Essex Boy

It was one of those days when the sun was shining, everything seemed right in the world and both my crewmate and I were happy to be working. Normally these feelings don't last long as you find yourself wrestling with an aggressive drunk or something – but we were enjoying it while it lasted.
Our call came in as 'pregnant female, fell over', not a huge problem – people fall over all the time and babies tend to be pretty well protected while still in the womb. Reaching the scene we found a woman who was doing a good show of not being distressed, she had tripped over and now couldn't feel the baby moving. There was no pain or bleeding, and everything else checked out fine.

The LAS policy is that we should take the patient to their 'booked department' – this patient's department was a fair way out of London, it was actually in Essex. As it was so far away (it would take us 40 minutes to get there), I called up Control to ask permission to go there, they agreed that it was in the patient's best interests and so we started the drive.

I'm glad we have satellite navigation, that's all I'll say…

As we pulled up to the hospital the patient's mother arrived and was very grateful that we had brought her to 'her' maternity unit, we then handed over to perhaps the nicest midwives ever and went to do our paperwork. While there we waved a 'hello' to a confused looking Essex ambulance crew. We don't often get out that far from London.

'Greening up' we returned to our patch and continued working.

It was only a few jobs later that we found ourselves going into the Royal London Hospital, this was a good thing as we were getting hungry and the London Hospital has a McDonalds opposite – great for the healthy ambulance diet that I, and my belt, have become accustomed to. I wander in there to get my 'Cheeseburger, fish burger and Big Mac' when who should I bump into other than the ambulance crew we waved at back in Essex.

They had done a transfer from their hospital into London and had decided to grab a similar meal for the long drive back to their area.

It can be a small world.

OK, I'm bored, so I should be going back to work on Saturday – depending on whether they want me to get an occupational therapy assessment first – it'll be good to get back on the road. If I've learned one thing, it's that I could never work from home – kicking around my place all day just leeches enthusiasm from me. It'll also mean I can write more as I'll have more new material.

16 thoughts on “Essex Boy”

  1. No doubt, Tom, you will be aware of the North Yorks crew who were sacked recently for saying they were unable to take a 999 call whilst on their meal break (story ).Can you give us a take on this?The rules I find still a bit confusing, but am I right in recalling from your earlier posts that a crew is not supposed to be called if they are longer than 10 minutes' away from the end of that break? The BBC article makes no mention of this.Since the UK seems to have become a nation of spoon-fed dummies when it comes to “news”, it's usually the important details that get left out of a quick story and then snap judgements get made by 'society' – alas, 'tis the way – that's why I read blogs like yours./j

  2. hmm strange, a few weeks back an Essex ambulance whizzed past me as I went past a London hospital, stuck in my mind because it l wondered at the time what it was doing so far from home…..but more importantly … with all that time on your hands did u get to level 70 (world of warcraft) .. or knowing you, did u get a new blood elf or draenei to level 70?

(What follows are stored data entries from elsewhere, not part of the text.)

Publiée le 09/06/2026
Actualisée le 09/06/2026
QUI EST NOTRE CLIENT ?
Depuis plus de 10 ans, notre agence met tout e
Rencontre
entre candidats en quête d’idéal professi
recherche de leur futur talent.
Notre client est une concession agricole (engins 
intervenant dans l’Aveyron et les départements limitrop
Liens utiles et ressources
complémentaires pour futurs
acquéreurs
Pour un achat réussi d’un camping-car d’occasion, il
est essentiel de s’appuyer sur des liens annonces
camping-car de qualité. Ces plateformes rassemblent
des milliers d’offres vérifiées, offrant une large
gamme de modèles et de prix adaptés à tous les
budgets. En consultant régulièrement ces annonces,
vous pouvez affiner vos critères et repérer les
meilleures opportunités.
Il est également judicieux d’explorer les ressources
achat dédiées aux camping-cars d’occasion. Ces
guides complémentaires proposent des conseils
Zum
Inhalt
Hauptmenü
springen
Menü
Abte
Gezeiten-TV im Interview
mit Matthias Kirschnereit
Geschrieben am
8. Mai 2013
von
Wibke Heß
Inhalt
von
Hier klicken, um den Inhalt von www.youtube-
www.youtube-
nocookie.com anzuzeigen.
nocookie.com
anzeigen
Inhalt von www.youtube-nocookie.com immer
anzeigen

  3. 'Cheeseburger, fish burger and Big Mac'

    Wow, that's incredible… but as your patients & equipment aren't getting any lighter, I'm guessing you can burn all those calories off in one shift.

    Compare that with a St. John member – same diet, but we tend to have 7-hour shifts sitting around drinking tea, and my goodness you can see it in the shape of the average Johnny, and the uniform sizes available…

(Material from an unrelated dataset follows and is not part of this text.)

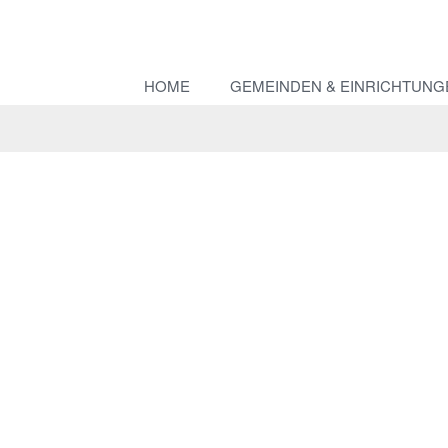
HOME
GEMEINDEN & EINRICHTUNG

    Have Occupational Health ever tried to interfere with 'advice' on healthy eating for crews, or do they wisely stick to ensuring you lift correctly and don't catch anything nasty off your patients?

  4. Hey, I'm a Johnny and have a BMI of 20,4! What's more, my uniform fits.Some of my colleagues, however … you may have a point ๐Ÿ˜‰

  5. I'm also a Johnny (cadet) and my uniform's too big! Then again, all we cadets get to do is treat insect bites and broken arms. ;D

  6. Petrolhead: Insect bites and fractures? You've been busier than me, and I'm on the brink of PTA. Sounds like you're being given plenty to do, and you're never 'only' a cadet.Joeiy: Lucky you. I've been a Johnny for nearly 5 years, and don't think i've had a single item of uniform that fitted well. BMI? 18.6 – the pies haven't got me yet!

  7. Whilst we're bragging talking about BMI, I was 32.2 last Xmas (2005). I'm 22.4 now.Now, where's the smug smiley……………………

  8. Totally agree. I know what so many people's reaction is going to be to that story- some of whom are my family/friends – but who sadly like their news spoonfed and their reactions pre-approved.

  9. There's also a Pizza Hut across the road if you have a little time, mmm lunch time buffet. Beats the canteen easily.